Mes différents retours en coup de vent ne m’ont pas permis de transformer cette impression. À force, je me suis fait une raison : j’ai fini par abandonner l’idée de l’existence d’une dimension plus profonde, plus subtile, plus incarnée, que sais-je. Tu m’as rappelée. Tu m’as fait comprendre de ne pas laisser tomber, que tout n’était pas visible à l’œil nu. Je me souviens alors qu’ici était la terre promise des Amérindiens, là où les Blancs avaient décidé de les parquer, pensant que la terre n’était pas assez fertile pour la cultiver avant de se raviser quand les puits de pétrole ont été creusés. Je décide alors de revenir, pour une plus longue période, en quête de cet autre pan de l’histoire, l’originale, dont j’ignore tant de paramètres. Je trace la route, en long et en large, pour découvrir ces villes amérindiennes que rien ne distingue vraiment des autres. Je les parcours et m’y arrête, furtivement. Je reviens plusieurs fois. Je fais des rencontres, elles sont plus faciles que je ne l’imaginais. Mes interlocuteurs sont heureux de pouvoir parler de leur vérité sans que j’y ressente de l’animosité, ils partagent avec moi leur regard sur les événements de ces dernières générations et leurs réalités actuelles. Ils me remercient de m’y intéresser. Quarante tribus coexistent sur ces terres, les mélanges sanguins sont fréquents, les origines se diluent, les cultures se dissolvent, mais on est fier de ce qui persiste. Je parle quelques minutes avec cet homme à la réception du musée de la nation Comanche, à Lawton, au sud de l’État : « On s’est déjà vus, non ? Vous venez d’où ? » Avec mon huitième de sang vietnamien, je pourrais faire croire que je viens du coin. Au final, on se sent tout aussi étrangers l’un que l’autre sur cette terre. Sauf que leur histoire à eux, Amérindiens de toutes ces nombreuses tribus, est, elle, bien ancrée dans tes entrailles. Parfois je me demande si la couleur ocre de tes terres n’est pas une résultante de tout ce sang qui a coulé, ou des larmes, peut-être, de ces familles disséminées.

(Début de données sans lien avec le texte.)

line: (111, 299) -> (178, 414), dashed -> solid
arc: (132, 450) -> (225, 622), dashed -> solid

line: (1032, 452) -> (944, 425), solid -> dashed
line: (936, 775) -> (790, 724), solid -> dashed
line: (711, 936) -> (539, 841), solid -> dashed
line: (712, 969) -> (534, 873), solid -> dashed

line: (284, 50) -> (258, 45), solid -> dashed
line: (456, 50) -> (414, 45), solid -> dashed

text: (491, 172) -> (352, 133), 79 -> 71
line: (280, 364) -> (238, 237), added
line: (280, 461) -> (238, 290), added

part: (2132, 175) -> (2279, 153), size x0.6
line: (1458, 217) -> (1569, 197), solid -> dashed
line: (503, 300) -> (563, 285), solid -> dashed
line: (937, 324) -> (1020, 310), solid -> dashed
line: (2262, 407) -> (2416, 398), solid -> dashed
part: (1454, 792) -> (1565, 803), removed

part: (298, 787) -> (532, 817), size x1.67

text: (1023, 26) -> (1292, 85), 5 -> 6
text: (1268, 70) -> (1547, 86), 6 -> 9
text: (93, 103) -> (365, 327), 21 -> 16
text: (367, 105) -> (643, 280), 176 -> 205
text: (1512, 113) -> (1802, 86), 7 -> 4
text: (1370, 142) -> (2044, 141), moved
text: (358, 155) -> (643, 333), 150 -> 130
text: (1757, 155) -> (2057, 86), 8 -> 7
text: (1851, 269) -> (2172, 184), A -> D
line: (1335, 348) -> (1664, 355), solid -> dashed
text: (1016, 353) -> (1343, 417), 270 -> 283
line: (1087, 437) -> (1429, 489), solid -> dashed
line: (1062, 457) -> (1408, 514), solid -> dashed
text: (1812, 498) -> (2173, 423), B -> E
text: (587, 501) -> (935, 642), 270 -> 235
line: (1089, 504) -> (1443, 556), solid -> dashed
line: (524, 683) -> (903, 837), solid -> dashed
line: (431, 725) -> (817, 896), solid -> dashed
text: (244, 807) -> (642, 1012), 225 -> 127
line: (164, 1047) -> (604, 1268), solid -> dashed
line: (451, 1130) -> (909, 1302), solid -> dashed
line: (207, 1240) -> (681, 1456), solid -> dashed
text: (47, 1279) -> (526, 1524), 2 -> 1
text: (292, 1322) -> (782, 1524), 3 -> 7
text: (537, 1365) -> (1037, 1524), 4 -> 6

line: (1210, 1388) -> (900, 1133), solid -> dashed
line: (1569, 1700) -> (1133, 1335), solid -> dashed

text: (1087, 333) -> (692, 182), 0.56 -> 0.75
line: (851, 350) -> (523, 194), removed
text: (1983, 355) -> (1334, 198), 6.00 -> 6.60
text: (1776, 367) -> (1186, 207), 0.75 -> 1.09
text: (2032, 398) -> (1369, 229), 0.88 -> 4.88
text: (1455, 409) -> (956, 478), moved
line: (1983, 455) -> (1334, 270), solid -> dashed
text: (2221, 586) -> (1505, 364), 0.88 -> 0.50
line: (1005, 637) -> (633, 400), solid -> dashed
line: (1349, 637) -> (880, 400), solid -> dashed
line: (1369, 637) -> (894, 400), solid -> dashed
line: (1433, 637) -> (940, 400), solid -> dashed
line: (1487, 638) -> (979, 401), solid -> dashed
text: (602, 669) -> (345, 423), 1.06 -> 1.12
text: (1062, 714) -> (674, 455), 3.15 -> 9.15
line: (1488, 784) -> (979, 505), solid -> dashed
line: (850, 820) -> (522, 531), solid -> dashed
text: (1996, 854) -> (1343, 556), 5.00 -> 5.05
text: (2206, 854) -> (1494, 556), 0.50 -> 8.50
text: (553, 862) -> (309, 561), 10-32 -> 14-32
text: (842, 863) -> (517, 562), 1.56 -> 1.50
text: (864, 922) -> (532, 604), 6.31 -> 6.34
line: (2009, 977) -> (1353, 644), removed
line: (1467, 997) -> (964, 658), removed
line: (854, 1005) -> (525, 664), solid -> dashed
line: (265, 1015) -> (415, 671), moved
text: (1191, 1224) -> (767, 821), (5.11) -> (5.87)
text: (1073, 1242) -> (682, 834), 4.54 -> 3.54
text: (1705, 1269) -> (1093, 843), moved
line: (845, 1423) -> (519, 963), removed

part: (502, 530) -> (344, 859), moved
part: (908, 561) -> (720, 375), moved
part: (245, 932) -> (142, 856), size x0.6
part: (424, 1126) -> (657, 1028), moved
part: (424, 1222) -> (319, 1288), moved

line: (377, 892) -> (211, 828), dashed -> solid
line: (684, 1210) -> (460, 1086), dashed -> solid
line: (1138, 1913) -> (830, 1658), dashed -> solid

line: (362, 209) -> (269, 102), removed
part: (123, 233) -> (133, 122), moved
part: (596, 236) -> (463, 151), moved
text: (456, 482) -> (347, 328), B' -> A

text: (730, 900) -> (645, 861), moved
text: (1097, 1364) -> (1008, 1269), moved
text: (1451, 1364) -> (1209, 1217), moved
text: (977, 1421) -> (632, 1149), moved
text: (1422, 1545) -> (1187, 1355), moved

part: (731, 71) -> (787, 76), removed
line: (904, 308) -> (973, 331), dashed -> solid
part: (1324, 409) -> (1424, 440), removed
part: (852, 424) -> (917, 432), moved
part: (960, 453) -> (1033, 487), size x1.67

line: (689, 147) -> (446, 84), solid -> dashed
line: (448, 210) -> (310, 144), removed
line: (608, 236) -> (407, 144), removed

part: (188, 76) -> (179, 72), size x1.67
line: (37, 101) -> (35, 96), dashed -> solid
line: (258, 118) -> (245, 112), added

Je parcours des miles et des miles à la recherche de ce passé devenu présent. Ton identité est intiment liée à cette histoire sombre qu’on tente de faire oublier. Tu aurais dû rester la terre promise des Amérindiens, mais les colons s’y sont imposés sans états d’âme il y a à peine plus d’un siècle, pillant les propriétés, ne laissant aux indigènes que les restes. Aujourd’hui encore, les Blancs t’assoiffent jusqu’à la moelle en pompant le pétrole qui coule dans tes sous-sols. Ils t’ont tellement démunie qu’ils viennent à présent sucer tes roches pour récupérer les dernières gouttes. Ils injectent de l’eau pour que le pétrole se détache et remonte à la surface. Puis, ne sachant que faire de ces eaux usées, ils la renvoient en bas : on appelle ça les fracturations hydrauliques. Elles provoquent des séismes graves, de plus en plus fréquents. Le pétrole rapporte gros, on sait qu’il n’en reste plus pour longtemps, alors on balaie du revers de la main les évidences, on feint d’ignorer la gravité de ces tremblements de terre effrayants. Un soir, dans mon airbnb à Oklahoma City, tout se met à vibrer. L’épicentre n’est qu’à quelques kilomètres. J’apprends qu’il était de 4,7 sur l’échelle de Richter. Ici on s’est habitué. De même que pour les tornades qui, autrefois, se cantonnaient au printemps et qui, aujourd’hui, peuvent se former n’importe quand. Nous sommes au début du mois d’août et j’échappe de peu à une tornade qui se déplace vers Tulsa et qui empêchera de nombreux foyers d’avoir de l’électricité pendant des heures. Tout le monde plaisante, à défaut d’autre chose, au sujet du changement climatique évident, que le président dénigre avec toute la finesse qu’on lui connaît. Même les sympathisants républicains sont contraints d’admettre que la nature a brutalement changé depuis quelques années.
Je roule encore. Je passe des heures à t’observer. Quand la terre se fend, elle révèle ses couleurs brutes et enragées. Ailleurs, le sol est recouvert d’herbe et d’arbres d’une banalité affligeante. Les prairies à peine vallonnées déforment la ligne d’horizon. Il est rare de s’arrêter pour admirer ta beauté trop réservée. Je la cherche, désespérément. Je voudrais te défendre. Je voudrais t’aimer. Je voudrais te faire aimer. Je m’arrête sur une aire de repos le long de l’autoroute. Je lève la tête. Aujourd’hui, le ciel est couvert. Les nuages sont magnifiques. Au loin, j’aperçois la pluie se déverser en trombes. On ne se rencontrera pas, elle et moi, nous n’empruntons pas la même trajectoire. C’est alors que je comprends: ici, il faut partir du vide, de l’absence, et se laisser envahir par ce qui émerge. Ce vide apparent qui m’ausculte sournoisement pendant que je cherche, les yeux rivés au sol. Un trop plein de vide virevoltant. Violence soudaine de cet espace ouvert au-dessus de mon crâne, comme une faille, comme un appel d’air. Je sombre dans un abîme de questionnements sur la raison de ma présence ici. Sur ma raison d’être, tout court. La vie m’a rendue transparente à bien des moments, et me voici dans cet endroit qui n’existe pas vraiment, qui ne laisse pas d’impression, qui échappe à tous ceux qui la traversent. Même ceux qui y restent ont cessé de se poser des questions. Silence. Je te rejoins dans cette solitude, dans cette vacuité enivrante. La voilà ta force, le cadeau que tu peux offrir. Tu es une terre d’accueil aux apparences plates et solitaires. Ton pouls étouffé par la présence des hommes bat encore, si l’on prend le temps de t’écouter. Après quatre semaines à t’arpenter, je sens que le vide qui s’échappe nonchalamment de toi a réussi à prendre forme en moi, à m’ouvrir subtilement les portes de ton esprit. Tu as su te préserver pour garder les traces de l’humanité, de l’histoire et de la vérité. Toi et moi, nous avons fini par nous retrouver dans cette fraction d’immensité, sans complexe, sans paradoxe. Enfin réconciliées.